**What is required:** One part of the entries below is wanted: the lines from the one containing "ring tip: (178, 245)" through the one containing "index dip: (1140, 1056)". Write those out exactly and nothing else.

• • •

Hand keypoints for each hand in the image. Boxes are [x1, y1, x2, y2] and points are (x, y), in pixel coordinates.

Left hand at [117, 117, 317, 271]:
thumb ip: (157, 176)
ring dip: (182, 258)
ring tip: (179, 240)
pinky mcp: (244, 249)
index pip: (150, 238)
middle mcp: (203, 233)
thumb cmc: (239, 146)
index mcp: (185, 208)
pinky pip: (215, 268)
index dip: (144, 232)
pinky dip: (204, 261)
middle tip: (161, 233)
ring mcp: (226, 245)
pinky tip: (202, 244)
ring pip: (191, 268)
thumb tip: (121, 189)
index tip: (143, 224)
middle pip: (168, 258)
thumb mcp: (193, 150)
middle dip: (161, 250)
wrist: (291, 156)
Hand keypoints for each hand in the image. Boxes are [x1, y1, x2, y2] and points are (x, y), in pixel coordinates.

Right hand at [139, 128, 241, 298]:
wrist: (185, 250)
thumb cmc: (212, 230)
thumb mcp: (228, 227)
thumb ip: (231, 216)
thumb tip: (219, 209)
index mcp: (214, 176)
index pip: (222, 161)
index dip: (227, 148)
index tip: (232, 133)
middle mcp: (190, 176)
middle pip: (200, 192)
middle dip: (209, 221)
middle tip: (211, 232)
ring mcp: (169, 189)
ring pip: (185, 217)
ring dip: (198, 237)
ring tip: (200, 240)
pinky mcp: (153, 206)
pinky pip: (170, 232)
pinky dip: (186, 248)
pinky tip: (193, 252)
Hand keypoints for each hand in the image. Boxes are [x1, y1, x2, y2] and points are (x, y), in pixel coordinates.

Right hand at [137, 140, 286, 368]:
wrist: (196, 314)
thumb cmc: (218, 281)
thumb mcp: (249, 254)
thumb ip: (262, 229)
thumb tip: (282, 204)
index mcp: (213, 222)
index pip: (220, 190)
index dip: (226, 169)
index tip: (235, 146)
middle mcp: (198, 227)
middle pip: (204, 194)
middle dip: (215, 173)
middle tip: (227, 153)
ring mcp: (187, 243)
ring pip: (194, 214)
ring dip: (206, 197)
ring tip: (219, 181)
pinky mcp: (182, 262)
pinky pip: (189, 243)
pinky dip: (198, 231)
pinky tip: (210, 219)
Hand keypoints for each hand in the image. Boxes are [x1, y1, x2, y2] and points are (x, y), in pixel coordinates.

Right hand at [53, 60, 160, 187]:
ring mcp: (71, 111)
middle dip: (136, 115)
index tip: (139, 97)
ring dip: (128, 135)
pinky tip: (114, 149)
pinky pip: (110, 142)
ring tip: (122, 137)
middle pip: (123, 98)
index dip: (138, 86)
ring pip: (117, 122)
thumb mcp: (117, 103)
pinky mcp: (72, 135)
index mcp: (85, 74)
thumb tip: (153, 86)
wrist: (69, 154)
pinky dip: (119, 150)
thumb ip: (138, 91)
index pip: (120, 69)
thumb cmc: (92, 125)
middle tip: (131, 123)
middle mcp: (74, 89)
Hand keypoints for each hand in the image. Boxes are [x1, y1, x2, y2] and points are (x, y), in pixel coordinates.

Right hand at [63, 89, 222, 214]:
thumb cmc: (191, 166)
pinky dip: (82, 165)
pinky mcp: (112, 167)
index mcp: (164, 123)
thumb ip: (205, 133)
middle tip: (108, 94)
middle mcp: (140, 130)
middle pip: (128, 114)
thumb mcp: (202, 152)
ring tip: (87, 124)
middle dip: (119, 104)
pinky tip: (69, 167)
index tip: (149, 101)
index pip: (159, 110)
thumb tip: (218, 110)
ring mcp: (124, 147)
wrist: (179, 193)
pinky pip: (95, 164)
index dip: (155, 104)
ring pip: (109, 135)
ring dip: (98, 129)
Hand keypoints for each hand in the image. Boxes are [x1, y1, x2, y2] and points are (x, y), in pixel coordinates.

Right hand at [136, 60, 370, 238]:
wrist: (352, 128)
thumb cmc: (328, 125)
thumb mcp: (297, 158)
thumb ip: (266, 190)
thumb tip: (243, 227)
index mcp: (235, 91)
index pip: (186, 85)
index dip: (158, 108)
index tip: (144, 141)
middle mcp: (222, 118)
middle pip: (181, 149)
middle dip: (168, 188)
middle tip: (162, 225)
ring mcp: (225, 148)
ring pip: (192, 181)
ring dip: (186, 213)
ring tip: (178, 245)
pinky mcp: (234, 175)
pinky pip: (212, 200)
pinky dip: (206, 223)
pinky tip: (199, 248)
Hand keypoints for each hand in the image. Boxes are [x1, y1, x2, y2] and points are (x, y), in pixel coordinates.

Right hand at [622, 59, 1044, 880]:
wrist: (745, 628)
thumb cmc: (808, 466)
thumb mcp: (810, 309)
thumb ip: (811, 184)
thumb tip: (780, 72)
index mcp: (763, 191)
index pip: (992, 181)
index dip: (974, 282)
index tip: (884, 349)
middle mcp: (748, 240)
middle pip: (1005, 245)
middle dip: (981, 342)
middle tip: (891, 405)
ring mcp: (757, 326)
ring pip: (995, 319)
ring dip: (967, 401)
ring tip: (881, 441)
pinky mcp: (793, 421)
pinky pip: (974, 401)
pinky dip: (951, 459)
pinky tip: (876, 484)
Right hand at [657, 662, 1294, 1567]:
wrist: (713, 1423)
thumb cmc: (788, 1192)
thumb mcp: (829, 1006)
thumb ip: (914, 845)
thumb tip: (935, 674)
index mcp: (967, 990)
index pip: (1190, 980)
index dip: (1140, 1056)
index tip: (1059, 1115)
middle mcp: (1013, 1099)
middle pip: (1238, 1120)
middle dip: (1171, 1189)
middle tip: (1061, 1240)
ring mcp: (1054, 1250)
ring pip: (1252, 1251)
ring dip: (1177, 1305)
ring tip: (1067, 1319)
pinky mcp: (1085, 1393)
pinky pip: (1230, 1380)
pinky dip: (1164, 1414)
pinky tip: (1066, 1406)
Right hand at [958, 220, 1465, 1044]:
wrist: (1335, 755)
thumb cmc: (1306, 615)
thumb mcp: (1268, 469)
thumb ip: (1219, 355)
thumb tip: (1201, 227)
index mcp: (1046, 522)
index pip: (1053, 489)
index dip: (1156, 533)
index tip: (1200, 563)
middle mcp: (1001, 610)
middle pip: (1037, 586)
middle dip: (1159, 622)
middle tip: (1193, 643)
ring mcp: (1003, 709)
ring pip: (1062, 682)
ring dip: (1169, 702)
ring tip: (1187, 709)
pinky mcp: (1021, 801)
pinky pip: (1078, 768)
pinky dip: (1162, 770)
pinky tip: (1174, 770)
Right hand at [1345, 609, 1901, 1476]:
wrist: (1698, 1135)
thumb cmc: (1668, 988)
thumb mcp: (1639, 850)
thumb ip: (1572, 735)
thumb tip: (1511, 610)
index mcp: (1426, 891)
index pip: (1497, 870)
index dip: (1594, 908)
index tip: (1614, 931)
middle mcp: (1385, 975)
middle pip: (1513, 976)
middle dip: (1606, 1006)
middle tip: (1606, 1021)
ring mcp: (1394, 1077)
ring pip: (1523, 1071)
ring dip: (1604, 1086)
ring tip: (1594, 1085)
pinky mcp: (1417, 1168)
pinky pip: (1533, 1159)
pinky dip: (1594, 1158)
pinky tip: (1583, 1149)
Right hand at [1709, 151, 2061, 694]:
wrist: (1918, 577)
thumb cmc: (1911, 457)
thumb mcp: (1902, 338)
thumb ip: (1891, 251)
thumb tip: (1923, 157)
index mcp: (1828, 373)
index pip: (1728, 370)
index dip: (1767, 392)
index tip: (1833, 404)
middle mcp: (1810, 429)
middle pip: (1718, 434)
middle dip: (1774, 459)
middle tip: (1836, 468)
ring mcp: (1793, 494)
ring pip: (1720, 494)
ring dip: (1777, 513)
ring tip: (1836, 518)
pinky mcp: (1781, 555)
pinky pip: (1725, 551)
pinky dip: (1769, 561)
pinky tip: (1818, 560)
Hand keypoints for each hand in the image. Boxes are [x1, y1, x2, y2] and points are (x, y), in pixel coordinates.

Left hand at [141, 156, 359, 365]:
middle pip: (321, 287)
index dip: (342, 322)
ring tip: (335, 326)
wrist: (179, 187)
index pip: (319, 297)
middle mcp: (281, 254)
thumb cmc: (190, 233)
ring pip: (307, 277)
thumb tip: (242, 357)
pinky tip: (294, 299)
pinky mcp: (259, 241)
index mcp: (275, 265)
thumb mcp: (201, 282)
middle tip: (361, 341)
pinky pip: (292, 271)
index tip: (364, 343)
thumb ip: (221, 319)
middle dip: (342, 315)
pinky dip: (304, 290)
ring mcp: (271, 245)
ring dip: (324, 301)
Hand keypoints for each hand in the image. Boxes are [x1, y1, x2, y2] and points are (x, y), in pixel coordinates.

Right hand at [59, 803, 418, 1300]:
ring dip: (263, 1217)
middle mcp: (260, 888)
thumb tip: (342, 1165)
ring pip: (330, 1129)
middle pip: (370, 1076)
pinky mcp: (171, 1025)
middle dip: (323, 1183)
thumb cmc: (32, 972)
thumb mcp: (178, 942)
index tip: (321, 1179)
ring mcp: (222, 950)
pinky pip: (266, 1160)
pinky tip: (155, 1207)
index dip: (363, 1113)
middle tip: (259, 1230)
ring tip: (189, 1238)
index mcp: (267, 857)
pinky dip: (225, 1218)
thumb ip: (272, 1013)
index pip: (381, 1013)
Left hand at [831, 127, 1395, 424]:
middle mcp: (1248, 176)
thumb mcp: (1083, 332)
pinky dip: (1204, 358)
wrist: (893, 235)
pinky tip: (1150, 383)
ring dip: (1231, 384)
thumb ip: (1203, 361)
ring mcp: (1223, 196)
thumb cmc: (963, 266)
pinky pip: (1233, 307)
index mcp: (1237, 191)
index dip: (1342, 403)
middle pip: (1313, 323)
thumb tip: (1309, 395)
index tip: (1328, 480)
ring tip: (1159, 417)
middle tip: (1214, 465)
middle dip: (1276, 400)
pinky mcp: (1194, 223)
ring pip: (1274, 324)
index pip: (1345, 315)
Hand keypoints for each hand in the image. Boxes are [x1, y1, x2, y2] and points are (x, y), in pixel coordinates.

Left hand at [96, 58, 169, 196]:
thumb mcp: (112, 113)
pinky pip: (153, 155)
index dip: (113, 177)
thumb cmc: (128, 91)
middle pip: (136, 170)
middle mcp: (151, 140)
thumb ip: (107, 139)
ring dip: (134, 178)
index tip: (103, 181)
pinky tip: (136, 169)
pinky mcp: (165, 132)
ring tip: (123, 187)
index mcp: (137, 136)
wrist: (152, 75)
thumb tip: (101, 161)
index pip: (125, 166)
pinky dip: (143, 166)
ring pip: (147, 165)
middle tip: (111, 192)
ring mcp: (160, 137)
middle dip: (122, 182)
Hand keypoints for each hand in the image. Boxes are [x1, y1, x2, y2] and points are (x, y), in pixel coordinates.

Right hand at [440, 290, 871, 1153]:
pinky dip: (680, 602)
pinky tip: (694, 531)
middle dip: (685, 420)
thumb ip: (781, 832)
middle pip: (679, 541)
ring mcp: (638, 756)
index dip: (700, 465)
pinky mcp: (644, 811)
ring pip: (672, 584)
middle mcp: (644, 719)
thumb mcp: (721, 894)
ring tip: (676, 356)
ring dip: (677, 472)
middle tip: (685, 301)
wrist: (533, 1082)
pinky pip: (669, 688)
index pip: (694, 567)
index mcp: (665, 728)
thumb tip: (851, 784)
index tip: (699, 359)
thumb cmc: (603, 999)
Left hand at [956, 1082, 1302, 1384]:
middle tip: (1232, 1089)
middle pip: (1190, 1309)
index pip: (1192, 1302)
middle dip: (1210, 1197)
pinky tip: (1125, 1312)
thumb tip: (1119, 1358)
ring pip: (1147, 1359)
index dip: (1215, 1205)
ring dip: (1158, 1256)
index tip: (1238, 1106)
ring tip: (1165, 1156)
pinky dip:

• • •

**Answer box:**
ring tip: (178, 245)
pinky mcp: (234, 175)
pinky pip: (212, 200)
pinky dip: (206, 223)
pinky tip: (199, 248)
Hand keypoints for each hand in the image. Boxes are [x1, y1, x2, y2] and points are (x, y), in pixel coordinates.

Right hand at [622, 59, 1044, 880]:
wrist: (745, 628)
thumb cmc: (808, 466)
thumb mcp: (810, 309)
thumb ip: (811, 184)
thumb tip: (780, 72)
index mcp: (763, 191)
index pip: (992, 181)
index dip: (974, 282)
index tip: (884, 349)
middle mcp: (748, 240)
middle pip: (1005, 245)
middle dip: (981, 342)
middle tip: (891, 405)
ring mcp: (757, 326)
ring pip: (995, 319)
ring dip: (967, 401)
ring tip: (881, 441)
pinky mcp: (793, 421)
pinky pip: (974, 401)
pinky dip: (951, 459)
pinky tip: (876, 484)
Right hand at [657, 662, 1294, 1567]:
wrist: (713, 1423)
thumb cmc: (788, 1192)
thumb mcp: (829, 1006)
thumb ip: (914, 845)
thumb tip: (935, 674)
index mcp: (967, 990)
index pip: (1190, 980)
index dip: (1140, 1056)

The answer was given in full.